◆ EXERCISE DIRECTIONS ◆
Render the part of the items that opens with the line containing "KULTURA I SZTUKA" and closes with the line containing "30.3m, 300 Tem", both ends included, as a Markdown table with the columns "Row" and "Line". Number each row, skip blank lines, and leave the pictures out.

Extracted records
——

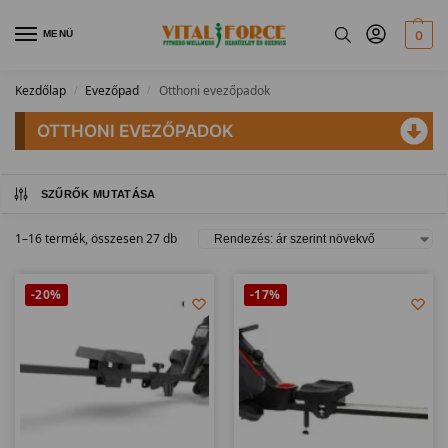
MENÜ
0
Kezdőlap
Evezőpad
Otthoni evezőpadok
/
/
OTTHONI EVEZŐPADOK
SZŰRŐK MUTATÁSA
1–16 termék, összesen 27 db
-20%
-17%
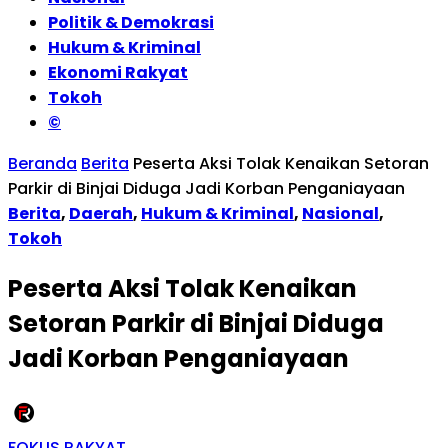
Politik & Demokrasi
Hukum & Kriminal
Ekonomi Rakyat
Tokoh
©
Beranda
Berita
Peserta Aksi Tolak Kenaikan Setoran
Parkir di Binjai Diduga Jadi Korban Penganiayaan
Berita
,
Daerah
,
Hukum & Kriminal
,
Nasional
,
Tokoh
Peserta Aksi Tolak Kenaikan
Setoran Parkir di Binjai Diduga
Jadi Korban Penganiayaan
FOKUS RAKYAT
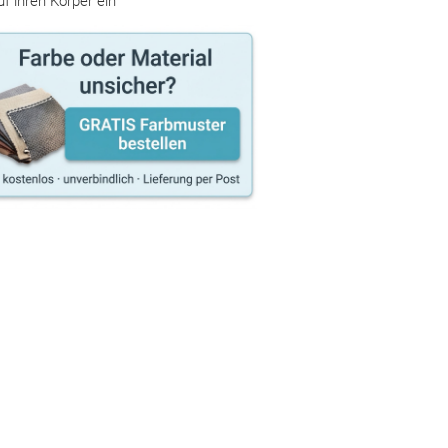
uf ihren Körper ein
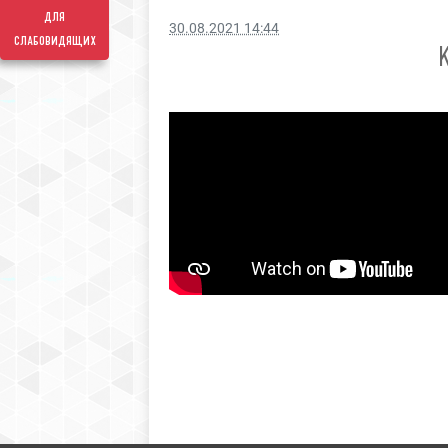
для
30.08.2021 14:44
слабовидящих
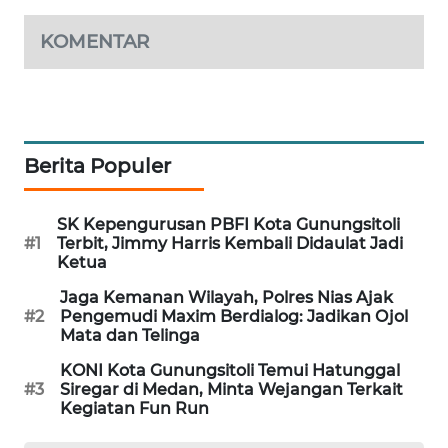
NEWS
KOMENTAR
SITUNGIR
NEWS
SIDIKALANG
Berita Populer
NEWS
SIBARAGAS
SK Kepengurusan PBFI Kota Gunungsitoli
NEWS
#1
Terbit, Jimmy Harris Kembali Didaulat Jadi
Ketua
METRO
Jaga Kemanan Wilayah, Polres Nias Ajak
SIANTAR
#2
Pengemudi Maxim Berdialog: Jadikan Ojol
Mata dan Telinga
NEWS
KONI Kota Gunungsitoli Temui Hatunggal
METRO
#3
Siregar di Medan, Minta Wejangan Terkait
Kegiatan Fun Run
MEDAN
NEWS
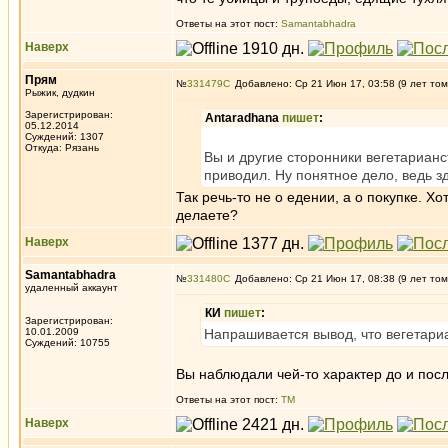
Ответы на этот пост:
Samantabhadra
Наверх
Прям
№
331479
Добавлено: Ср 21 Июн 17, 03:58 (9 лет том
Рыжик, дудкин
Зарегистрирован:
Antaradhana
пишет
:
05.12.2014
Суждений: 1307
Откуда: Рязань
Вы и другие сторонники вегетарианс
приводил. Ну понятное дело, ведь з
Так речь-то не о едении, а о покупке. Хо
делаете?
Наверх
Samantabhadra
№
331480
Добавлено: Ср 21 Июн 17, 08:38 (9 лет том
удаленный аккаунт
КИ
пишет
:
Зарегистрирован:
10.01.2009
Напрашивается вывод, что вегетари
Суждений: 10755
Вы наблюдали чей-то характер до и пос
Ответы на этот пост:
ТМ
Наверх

——

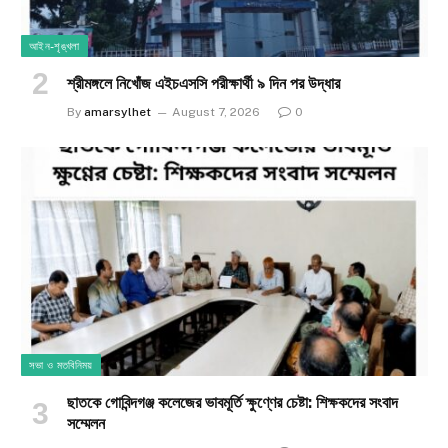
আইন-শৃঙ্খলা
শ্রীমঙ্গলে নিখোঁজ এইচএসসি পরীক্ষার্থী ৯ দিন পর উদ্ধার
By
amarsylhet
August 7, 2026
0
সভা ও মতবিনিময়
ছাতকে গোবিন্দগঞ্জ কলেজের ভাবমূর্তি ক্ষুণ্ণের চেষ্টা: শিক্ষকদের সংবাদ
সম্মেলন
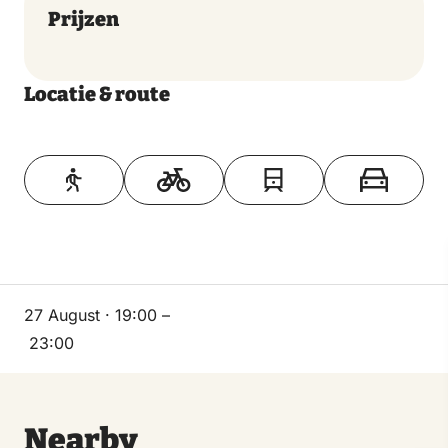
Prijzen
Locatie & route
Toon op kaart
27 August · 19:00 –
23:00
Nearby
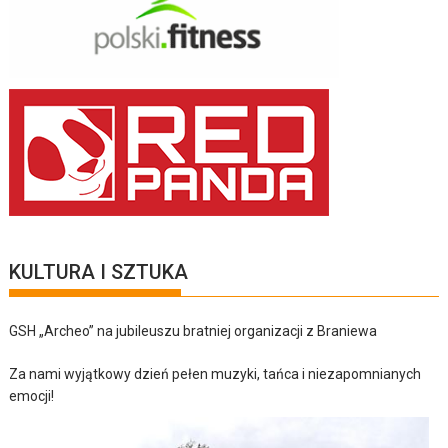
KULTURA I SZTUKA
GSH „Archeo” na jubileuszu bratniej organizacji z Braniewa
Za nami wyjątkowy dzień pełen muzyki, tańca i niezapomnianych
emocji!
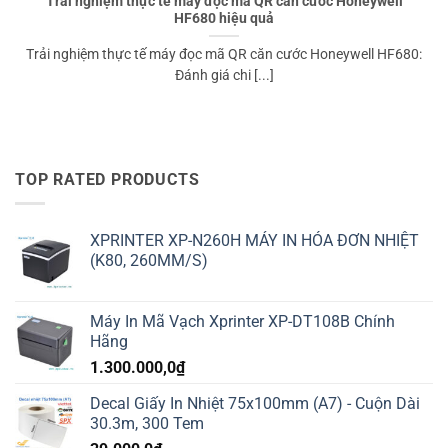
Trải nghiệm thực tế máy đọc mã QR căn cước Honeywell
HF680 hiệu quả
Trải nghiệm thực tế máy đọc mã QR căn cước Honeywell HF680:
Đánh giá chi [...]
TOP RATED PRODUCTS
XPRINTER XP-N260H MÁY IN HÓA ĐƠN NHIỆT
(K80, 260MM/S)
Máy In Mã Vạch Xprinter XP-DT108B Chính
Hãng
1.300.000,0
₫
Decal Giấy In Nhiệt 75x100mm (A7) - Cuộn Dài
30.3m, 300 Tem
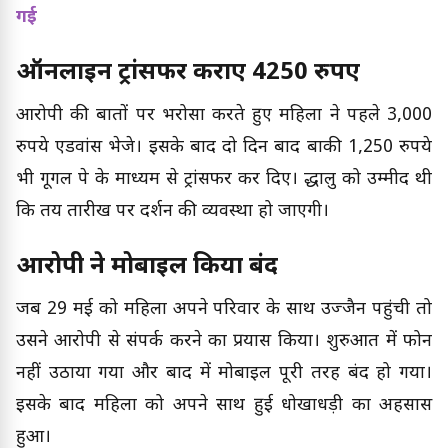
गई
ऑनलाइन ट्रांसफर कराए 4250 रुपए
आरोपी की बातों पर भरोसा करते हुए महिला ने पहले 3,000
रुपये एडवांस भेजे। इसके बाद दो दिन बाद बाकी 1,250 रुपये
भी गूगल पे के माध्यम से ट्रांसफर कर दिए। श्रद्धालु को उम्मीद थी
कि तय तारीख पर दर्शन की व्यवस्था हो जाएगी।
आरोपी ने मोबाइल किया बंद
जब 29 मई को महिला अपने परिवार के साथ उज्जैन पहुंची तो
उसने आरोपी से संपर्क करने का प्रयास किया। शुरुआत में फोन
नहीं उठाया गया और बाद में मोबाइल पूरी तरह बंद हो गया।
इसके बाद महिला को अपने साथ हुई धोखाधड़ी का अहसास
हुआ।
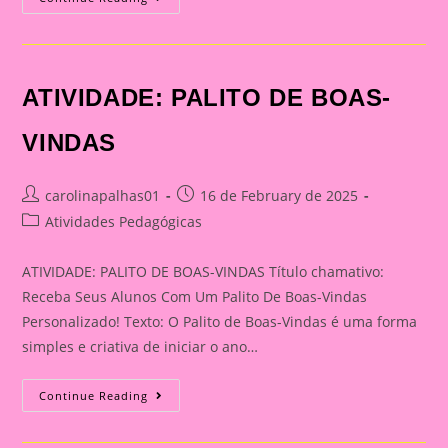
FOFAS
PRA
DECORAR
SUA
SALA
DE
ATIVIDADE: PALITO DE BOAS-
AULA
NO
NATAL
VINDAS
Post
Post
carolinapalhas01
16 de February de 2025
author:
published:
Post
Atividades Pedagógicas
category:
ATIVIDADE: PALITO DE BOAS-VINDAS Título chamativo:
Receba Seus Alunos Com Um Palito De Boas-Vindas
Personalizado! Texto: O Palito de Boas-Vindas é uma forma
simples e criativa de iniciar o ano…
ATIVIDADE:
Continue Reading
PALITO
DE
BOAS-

——

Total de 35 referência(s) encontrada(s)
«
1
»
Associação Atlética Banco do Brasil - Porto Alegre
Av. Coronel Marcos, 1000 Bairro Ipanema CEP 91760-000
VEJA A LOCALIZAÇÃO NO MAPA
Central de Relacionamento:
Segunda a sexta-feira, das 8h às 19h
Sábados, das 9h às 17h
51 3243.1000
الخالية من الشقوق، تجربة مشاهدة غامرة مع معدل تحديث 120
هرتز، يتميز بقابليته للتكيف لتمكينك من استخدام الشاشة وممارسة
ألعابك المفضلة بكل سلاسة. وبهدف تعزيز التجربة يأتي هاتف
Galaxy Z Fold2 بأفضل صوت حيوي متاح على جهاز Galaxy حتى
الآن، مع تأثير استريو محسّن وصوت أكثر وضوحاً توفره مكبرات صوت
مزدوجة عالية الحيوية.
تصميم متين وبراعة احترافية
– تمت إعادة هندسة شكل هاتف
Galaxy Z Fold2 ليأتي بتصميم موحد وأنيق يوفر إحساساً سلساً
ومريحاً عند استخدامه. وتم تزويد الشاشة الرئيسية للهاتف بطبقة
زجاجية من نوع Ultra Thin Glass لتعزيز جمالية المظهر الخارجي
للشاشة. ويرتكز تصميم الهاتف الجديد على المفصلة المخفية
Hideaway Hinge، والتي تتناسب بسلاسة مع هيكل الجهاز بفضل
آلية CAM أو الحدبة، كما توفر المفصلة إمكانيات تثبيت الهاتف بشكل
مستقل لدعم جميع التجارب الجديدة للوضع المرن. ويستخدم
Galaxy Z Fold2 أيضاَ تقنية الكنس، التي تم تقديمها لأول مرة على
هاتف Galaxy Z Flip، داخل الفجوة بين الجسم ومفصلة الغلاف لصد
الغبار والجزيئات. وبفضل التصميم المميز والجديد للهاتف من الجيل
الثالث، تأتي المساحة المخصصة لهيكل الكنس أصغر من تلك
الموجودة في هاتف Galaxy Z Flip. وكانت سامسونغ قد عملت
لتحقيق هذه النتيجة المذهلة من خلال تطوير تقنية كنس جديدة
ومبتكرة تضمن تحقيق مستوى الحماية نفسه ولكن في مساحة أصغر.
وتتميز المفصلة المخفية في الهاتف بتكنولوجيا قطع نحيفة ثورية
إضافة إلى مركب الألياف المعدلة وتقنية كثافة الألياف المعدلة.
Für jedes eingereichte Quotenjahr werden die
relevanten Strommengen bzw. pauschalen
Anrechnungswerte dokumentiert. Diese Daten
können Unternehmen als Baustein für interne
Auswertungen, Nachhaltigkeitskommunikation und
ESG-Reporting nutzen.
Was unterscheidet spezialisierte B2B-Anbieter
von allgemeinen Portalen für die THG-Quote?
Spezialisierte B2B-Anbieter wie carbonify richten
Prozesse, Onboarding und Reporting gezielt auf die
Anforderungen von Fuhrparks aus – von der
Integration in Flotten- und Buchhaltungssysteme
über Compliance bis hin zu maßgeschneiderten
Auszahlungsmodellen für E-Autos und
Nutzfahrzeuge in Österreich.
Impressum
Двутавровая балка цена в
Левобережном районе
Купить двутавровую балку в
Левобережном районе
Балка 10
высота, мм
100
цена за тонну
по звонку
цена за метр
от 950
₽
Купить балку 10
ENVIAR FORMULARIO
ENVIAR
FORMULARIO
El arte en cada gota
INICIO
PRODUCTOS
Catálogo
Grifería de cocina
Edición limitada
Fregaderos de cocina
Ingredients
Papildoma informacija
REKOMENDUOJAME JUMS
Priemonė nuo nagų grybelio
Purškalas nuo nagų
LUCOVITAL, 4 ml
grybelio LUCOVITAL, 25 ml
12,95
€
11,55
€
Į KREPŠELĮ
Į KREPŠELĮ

——

◆ TASK ANSWER ◆
| Row | Line |
|---|---|
| 1 | KULTURA I SZTUKA |
| 2 | GSH „Archeo” na jubileuszu bratniej organizacji z Braniewa |
| 3 | Za nami wyjątkowy dzień pełen muzyki, tańca i niezapomnianych |
| 4 | emocji! |
| 5 | Trải nghiệm thực tế máy đọc mã QR căn cước Honeywell |
| 6 | HF680 hiệu quả |
| 7 | Trải nghiệm thực tế máy đọc mã QR căn cước Honeywell HF680: |
| 8 | Đánh giá chi [...] |
| 9 | TOP RATED PRODUCTS |
| 10 | XPRINTER XP-N260H MÁY IN HÓA ĐƠN NHIỆT |
| 11 | (K80, 260MM/S) |
| 12 | Máy In Mã Vạch Xprinter XP-DT108B Chính |
| 13 | Hãng |
| 14 | 1.300.000,0 |
| 15 | ₫ |
| 16 | Decal Giấy In Nhiệt 75x100mm (A7) - Cuộn Dài |
| 17 | 30.3m, 300 Tem |